▶ **Task instructions**
Take the entries below and retype them word for word, excluding the images.

Start of Excerpted data

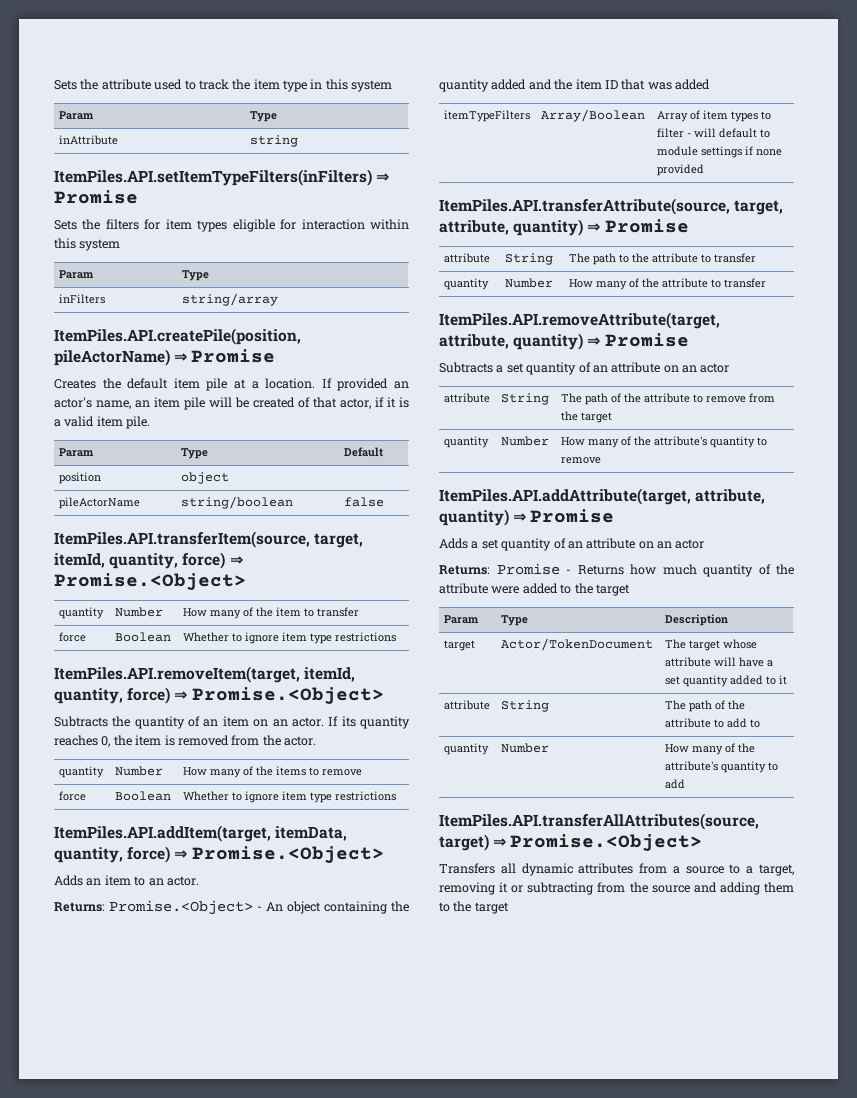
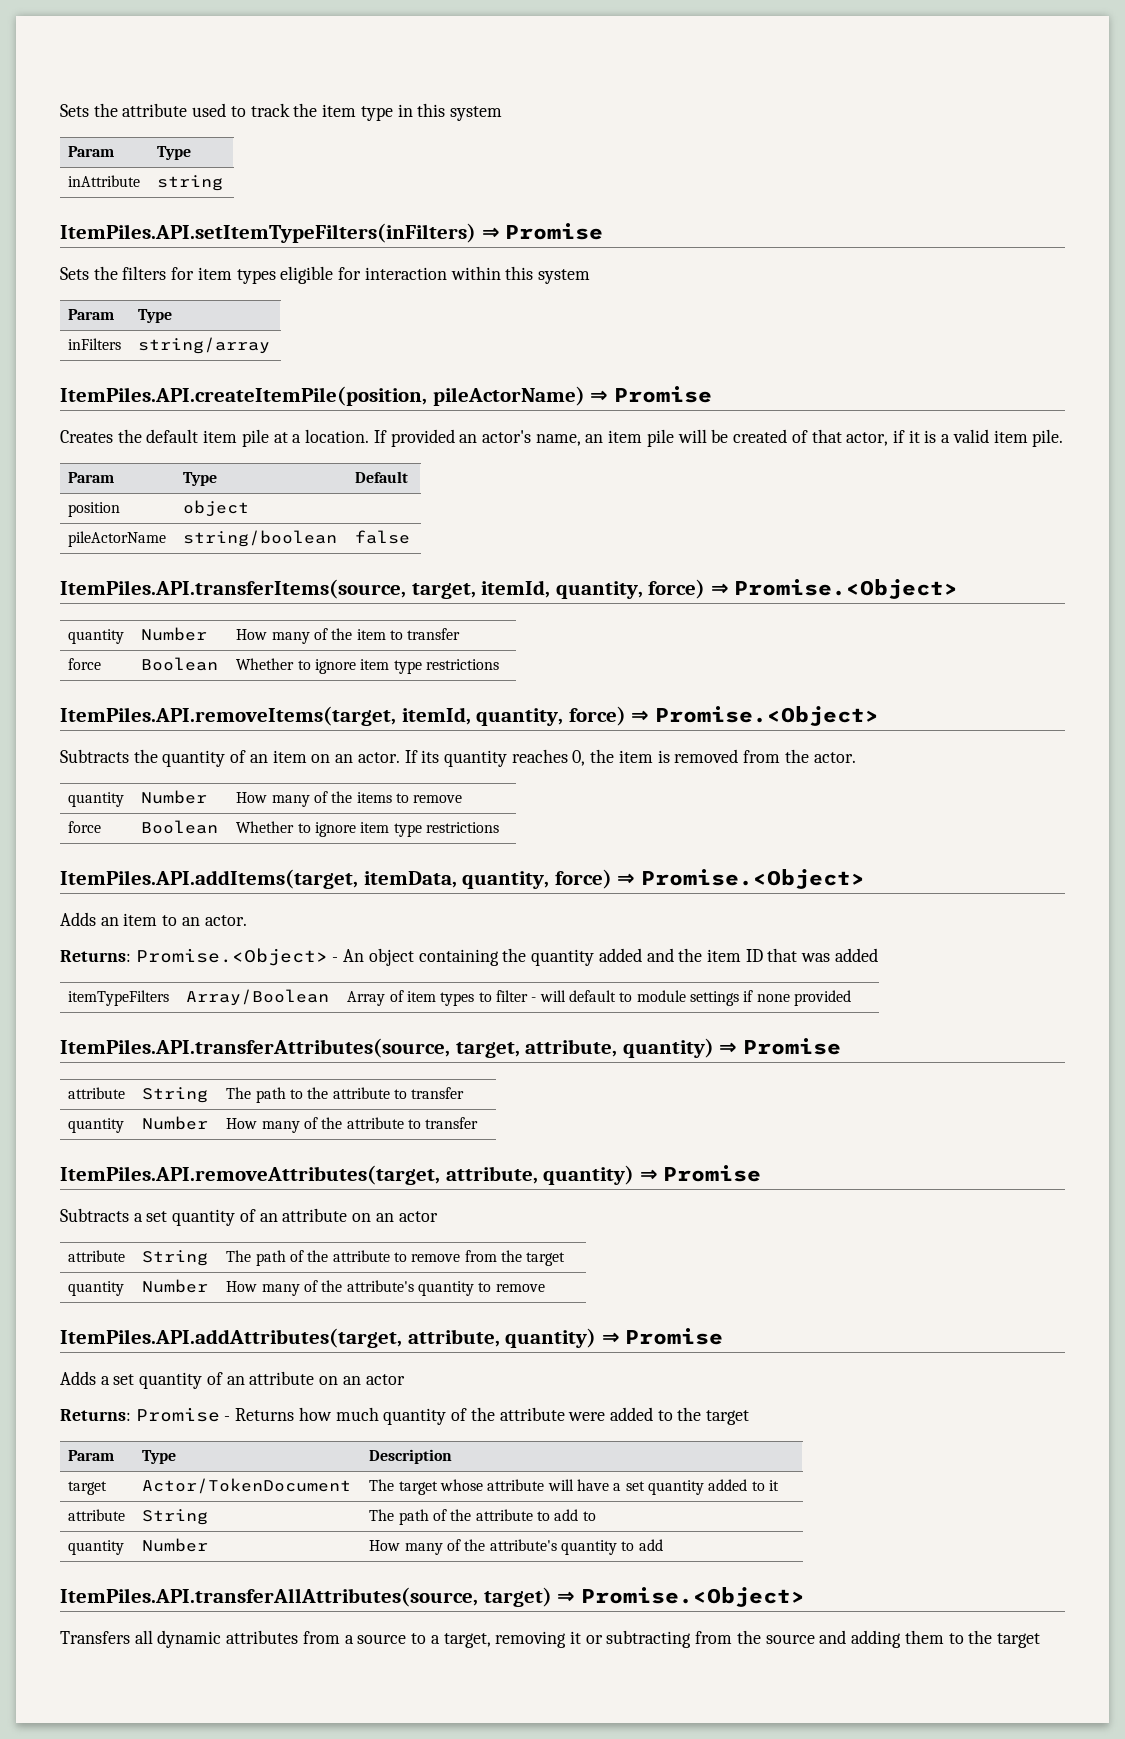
[54,328,301,345] ItemPiles.API.createPile(position, -> [60,386,427,406] ItemPiles.API.createItemPile(position,
[54,531,310,548] ItemPiles.API.transferItem(source, -> [60,579,406,599] ItemPiles.API.transferItems(source,
[54,666,300,683] ItemPiles.API.removeItem(target, -> [60,706,396,726] ItemPiles.API.removeItems(target,
[54,825,271,842] ItemPiles.API.addItem(target, -> [60,869,358,889] ItemPiles.API.addItems(target,
[439,198,730,215] ItemPiles.API.transferAttribute(source, -> [60,1038,450,1058] ItemPiles.API.transferAttributes(source,
[439,312,720,329] ItemPiles.API.removeAttribute(target, -> [60,1165,440,1185] ItemPiles.API.removeAttributes(target,
[439,488,691,505] ItemPiles.API.addAttribute(target, -> [60,1328,402,1348] ItemPiles.API.addAttributes(target,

End of Excerpted data

▶ **Answer box**
[54,328,301,345] ItemPiles.API.createPile(position, -> [60,386,427,406] ItemPiles.API.createItemPile(position,
[54,531,310,548] ItemPiles.API.transferItem(source, -> [60,579,406,599] ItemPiles.API.transferItems(source,
[54,666,300,683] ItemPiles.API.removeItem(target, -> [60,706,396,726] ItemPiles.API.removeItems(target,
[54,825,271,842] ItemPiles.API.addItem(target, -> [60,869,358,889] ItemPiles.API.addItems(target,
[439,198,730,215] ItemPiles.API.transferAttribute(source, -> [60,1038,450,1058] ItemPiles.API.transferAttributes(source,
[439,312,720,329] ItemPiles.API.removeAttribute(target, -> [60,1165,440,1185] ItemPiles.API.removeAttributes(target,
[439,488,691,505] ItemPiles.API.addAttribute(target, -> [60,1328,402,1348] ItemPiles.API.addAttributes(target,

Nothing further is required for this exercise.